Laurent Fabius et la communauté internationale se méprennent donc en recourant à la notion de « territoires occupés » pour justifier les mesures de rétorsion contre Israël puisque la Jordanie n’est plus occupée depuis le 31 juillet 1988. Ce faisant, ils commettent une erreur juridique et historique dans l’analyse de la situation géopolitique du conflit. Un jour, le monde comprendra que vérité n’est pas un concept démocratique : il ne suffit pas qu’une thèse avancée soit adoptée par le plus grand nombre (et que le message soit répété en boucle) pour qu’elle soit vraie.

Par Maitre Bertrand Ramas-Muhlbach.

1 COMMENT

  1. C’est tellement vrai David ce que vous écrivez que je voudrai bien connaître la réponse du gouvernement israélien et surtout l’avis des journalistes Israéliens ! mais silence radio !

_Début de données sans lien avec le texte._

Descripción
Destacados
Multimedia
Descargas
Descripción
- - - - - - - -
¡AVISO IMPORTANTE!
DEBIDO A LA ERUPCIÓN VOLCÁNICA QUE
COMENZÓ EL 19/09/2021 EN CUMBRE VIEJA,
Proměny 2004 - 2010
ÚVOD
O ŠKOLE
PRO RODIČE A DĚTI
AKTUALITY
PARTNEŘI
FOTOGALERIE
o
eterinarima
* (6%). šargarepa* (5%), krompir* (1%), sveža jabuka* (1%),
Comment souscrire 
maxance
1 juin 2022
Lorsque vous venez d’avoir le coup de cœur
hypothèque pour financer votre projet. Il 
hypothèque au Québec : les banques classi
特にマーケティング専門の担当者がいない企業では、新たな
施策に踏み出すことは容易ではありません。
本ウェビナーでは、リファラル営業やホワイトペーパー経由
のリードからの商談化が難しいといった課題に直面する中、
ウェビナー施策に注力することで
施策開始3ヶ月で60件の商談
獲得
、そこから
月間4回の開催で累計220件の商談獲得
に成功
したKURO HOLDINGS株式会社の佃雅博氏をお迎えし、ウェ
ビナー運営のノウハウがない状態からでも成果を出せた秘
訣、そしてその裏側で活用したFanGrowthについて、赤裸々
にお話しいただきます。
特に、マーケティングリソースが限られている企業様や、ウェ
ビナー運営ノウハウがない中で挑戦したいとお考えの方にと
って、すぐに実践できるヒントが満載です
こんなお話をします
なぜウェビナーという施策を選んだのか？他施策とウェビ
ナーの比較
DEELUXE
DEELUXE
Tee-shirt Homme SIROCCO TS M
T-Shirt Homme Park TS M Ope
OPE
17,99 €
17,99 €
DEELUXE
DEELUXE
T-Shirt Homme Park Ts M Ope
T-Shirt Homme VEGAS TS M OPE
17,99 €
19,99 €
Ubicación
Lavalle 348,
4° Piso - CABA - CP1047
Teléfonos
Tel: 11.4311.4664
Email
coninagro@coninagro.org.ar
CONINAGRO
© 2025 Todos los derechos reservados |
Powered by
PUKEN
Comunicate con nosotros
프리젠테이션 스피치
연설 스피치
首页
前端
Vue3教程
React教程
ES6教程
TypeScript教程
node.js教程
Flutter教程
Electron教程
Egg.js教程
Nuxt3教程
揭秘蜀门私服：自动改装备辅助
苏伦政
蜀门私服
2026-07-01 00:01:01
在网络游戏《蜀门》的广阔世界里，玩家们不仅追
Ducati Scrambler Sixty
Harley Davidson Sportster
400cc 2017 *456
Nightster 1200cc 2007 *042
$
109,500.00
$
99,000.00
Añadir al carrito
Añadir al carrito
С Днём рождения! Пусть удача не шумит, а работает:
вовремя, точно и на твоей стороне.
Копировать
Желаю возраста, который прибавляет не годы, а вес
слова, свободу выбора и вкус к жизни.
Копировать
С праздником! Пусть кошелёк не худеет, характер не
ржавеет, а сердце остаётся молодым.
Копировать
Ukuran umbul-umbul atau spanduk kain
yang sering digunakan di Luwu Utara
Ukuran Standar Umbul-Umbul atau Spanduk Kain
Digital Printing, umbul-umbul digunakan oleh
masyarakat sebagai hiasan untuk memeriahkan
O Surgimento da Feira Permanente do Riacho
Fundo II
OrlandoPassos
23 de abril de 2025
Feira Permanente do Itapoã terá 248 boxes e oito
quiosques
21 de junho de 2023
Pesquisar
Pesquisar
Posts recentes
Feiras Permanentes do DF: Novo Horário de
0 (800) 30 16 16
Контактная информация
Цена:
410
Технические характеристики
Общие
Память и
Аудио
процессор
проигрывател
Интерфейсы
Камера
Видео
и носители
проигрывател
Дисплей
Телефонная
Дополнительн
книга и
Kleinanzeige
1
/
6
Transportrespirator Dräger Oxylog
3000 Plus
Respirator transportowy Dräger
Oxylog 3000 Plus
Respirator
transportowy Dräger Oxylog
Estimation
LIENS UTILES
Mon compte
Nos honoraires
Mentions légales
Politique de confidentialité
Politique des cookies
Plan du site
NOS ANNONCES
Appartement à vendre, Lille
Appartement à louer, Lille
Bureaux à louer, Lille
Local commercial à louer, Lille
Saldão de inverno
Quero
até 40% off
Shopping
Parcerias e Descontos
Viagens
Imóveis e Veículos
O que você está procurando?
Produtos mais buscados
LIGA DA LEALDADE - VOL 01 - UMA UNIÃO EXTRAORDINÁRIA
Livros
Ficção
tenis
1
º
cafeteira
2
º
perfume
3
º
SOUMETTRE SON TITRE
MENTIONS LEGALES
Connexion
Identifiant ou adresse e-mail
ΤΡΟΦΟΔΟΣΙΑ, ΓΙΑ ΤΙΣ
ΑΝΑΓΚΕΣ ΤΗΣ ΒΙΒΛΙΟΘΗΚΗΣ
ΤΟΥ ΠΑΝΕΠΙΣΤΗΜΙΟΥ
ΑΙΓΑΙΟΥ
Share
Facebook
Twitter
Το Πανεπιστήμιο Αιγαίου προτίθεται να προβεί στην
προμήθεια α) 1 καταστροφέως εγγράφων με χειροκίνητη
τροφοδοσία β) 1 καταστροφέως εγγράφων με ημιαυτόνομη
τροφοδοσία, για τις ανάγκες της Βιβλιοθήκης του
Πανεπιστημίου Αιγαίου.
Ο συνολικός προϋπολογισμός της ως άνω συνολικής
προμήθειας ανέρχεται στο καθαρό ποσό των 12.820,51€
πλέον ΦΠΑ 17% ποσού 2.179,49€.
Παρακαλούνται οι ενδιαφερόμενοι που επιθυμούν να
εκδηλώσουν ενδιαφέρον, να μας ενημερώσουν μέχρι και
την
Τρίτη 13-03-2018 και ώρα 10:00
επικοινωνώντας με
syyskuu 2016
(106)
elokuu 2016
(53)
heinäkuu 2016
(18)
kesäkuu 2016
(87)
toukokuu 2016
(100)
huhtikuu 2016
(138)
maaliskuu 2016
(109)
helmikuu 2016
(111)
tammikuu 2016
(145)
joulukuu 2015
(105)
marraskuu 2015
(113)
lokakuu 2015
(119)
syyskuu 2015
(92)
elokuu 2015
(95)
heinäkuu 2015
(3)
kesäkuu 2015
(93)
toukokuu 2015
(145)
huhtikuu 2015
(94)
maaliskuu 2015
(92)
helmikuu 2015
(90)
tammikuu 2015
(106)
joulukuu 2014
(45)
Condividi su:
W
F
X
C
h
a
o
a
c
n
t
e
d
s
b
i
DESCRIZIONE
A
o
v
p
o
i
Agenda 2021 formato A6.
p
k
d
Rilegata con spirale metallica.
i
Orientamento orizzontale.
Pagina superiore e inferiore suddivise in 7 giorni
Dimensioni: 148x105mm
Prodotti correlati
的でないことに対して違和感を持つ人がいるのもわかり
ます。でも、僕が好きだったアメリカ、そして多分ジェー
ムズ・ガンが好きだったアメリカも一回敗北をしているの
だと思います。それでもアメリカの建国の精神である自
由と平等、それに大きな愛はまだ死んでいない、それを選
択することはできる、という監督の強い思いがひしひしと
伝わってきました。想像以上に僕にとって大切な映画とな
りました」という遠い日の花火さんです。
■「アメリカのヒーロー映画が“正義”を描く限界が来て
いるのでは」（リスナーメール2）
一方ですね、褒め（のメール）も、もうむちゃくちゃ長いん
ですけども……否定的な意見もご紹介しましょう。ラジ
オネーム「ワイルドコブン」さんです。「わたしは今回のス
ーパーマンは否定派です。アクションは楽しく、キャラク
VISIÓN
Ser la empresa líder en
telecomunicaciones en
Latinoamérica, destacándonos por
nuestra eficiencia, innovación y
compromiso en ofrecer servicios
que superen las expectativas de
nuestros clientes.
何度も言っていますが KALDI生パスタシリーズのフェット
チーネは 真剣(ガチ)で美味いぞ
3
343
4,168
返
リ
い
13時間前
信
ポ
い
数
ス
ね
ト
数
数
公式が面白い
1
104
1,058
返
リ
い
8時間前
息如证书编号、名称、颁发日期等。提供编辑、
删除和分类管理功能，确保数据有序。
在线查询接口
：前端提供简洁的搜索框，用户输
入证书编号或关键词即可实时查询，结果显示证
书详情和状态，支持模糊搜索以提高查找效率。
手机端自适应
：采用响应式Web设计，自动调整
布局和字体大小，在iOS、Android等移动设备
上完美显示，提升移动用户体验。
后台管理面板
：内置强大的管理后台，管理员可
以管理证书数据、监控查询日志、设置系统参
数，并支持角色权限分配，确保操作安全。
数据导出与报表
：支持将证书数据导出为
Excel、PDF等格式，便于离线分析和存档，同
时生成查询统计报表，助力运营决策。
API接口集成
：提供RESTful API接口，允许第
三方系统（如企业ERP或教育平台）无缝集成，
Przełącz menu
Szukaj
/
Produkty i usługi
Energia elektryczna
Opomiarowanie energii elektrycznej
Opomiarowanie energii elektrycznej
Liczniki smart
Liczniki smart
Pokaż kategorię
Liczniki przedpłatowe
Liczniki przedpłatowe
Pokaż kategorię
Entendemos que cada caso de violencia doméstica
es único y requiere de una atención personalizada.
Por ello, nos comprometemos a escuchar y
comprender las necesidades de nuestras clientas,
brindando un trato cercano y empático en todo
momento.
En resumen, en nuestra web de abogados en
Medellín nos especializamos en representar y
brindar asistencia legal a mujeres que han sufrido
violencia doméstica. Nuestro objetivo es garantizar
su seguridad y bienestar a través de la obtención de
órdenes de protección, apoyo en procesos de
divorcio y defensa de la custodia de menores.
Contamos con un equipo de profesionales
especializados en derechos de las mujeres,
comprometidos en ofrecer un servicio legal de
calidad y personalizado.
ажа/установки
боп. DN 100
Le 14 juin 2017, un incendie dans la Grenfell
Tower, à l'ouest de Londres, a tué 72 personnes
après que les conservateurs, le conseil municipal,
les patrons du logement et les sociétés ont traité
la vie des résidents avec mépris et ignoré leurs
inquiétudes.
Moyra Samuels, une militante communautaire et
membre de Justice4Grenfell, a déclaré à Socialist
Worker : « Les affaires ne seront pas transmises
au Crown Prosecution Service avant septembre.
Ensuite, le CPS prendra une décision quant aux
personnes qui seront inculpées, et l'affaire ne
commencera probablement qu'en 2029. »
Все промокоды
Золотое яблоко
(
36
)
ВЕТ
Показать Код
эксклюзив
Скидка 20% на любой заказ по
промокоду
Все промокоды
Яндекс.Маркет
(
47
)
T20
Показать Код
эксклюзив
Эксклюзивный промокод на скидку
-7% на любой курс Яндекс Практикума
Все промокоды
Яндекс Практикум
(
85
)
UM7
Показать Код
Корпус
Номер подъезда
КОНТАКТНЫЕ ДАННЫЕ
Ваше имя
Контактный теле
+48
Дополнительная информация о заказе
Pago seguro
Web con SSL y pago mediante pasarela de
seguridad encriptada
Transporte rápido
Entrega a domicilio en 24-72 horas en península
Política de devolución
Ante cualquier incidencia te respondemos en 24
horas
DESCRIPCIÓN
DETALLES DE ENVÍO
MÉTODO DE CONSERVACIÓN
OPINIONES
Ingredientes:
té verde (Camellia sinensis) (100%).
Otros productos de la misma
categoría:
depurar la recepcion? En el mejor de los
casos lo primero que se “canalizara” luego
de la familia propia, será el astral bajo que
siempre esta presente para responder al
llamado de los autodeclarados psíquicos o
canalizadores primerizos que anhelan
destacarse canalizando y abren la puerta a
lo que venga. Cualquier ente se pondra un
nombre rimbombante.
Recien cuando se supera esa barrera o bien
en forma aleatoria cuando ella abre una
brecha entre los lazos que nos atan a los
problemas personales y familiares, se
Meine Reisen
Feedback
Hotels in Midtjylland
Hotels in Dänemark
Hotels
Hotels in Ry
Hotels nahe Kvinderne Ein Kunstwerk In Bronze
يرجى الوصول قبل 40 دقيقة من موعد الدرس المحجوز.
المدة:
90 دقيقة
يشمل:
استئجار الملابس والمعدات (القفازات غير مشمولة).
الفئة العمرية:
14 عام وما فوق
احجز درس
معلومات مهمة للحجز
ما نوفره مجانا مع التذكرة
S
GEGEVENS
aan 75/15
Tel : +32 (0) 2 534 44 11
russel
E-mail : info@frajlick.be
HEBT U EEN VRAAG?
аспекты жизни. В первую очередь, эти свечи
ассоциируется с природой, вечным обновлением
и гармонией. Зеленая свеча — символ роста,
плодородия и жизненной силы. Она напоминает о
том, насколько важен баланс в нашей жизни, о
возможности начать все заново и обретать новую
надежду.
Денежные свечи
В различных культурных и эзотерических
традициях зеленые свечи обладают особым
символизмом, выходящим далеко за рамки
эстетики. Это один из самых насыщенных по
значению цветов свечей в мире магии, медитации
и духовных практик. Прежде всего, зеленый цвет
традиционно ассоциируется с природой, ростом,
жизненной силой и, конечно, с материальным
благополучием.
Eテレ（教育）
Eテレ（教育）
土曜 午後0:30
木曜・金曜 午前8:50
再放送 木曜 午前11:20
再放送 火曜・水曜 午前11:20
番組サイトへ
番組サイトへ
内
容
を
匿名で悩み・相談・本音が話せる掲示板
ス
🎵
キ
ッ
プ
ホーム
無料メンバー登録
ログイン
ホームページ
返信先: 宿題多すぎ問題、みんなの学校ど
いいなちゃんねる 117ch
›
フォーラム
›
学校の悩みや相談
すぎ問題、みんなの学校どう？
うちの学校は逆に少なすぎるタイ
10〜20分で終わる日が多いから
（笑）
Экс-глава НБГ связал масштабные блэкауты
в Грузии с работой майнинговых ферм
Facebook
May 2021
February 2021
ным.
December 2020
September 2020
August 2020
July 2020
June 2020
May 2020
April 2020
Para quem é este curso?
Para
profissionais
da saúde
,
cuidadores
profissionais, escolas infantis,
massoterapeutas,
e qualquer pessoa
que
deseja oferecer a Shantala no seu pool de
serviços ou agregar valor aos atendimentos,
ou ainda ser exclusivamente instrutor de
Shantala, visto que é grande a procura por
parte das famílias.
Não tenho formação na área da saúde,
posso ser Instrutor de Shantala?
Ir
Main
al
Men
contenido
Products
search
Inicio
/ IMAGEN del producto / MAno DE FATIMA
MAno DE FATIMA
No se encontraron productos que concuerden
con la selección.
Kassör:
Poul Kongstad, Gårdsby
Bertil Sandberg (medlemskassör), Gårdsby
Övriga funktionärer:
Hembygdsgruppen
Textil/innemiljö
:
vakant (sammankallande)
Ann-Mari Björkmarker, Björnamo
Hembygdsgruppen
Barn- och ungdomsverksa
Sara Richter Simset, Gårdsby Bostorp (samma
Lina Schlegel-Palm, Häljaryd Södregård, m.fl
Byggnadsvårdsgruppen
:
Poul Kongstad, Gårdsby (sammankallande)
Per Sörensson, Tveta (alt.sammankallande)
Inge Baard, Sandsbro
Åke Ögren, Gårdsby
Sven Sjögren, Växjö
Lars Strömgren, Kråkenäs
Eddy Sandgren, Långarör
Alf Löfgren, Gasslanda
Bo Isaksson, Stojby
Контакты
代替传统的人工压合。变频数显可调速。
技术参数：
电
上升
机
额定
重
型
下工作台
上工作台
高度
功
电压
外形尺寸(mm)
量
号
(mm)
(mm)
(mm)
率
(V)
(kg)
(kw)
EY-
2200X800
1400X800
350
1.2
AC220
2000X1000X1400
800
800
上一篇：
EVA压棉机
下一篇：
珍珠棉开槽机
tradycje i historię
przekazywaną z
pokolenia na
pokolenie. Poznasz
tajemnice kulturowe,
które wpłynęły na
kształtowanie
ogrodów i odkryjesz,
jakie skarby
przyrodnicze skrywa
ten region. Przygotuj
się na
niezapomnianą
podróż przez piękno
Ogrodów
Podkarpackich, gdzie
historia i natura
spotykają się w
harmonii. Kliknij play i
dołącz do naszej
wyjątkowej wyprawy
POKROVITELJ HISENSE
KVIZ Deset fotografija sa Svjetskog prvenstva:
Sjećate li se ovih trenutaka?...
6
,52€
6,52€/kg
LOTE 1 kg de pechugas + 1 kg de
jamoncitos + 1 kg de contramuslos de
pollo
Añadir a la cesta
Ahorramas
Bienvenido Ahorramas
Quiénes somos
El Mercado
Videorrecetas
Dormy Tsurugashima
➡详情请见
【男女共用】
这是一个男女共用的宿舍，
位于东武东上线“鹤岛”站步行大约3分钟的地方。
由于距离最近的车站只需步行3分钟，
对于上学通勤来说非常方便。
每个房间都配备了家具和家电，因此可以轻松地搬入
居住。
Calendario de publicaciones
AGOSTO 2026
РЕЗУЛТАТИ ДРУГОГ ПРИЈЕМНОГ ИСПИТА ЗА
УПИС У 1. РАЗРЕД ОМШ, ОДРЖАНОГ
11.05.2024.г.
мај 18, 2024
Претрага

    On a l’impression qu’Israël joue avec les différents gouvernements internationaux, mais à quel jeu ?

  2. Cette analyse ne tient pas car elle commet une erreur fondamentale : elle ne s’adresse pas à qui de droit.

    Ce ne sont pas les européens qui ont fixé les grandes lignes à débattre entre Israéliens et Palestiniens. L’idée de 2 Etats, les réfugiés, l’échange de territoires, Jérusalem…ce sont des sujets qu’Israel a accepté de mettre sur la table des discussions, pas des sujets que les européens ont inventés et veulent imposer.

    Si les territoires ne sont pas occupés, alors pourquoi Israel est-il prêt à les abandonner ? Si Israel est prêt a les abandonner, pourquoi les européens devraient ils etre plus israéliens que les israeliens en se rangeant aux arguments de Maitre BRM ?

    Jérusalem ? idem. Berlin a été réunifiée en 1990. Plus personne ne parle de Berlin Est ou Berlin Ouest. Jérusalem a (aurait) été réunifiée en 1967. En Israel meme, tous les Juifs et sur tous les sites on parle toujours de Jérusalem-Est. Israel accepte que des consulats s’implantent dans cette partie de la ville pour y faire office d’ambassade en Palestine. Pourquoi les européens seraient-ils sensibles a des arguments auxquels Israel, les Juifs et les sites pro israéliens sont insensibles ?

    Pour prendre une image, je dirais que Maitre BRM reproche aux jurés de répondre oui à l’ensemble des chefs d’accusation retenus contre son client, …alors que son client a plaidé coupable.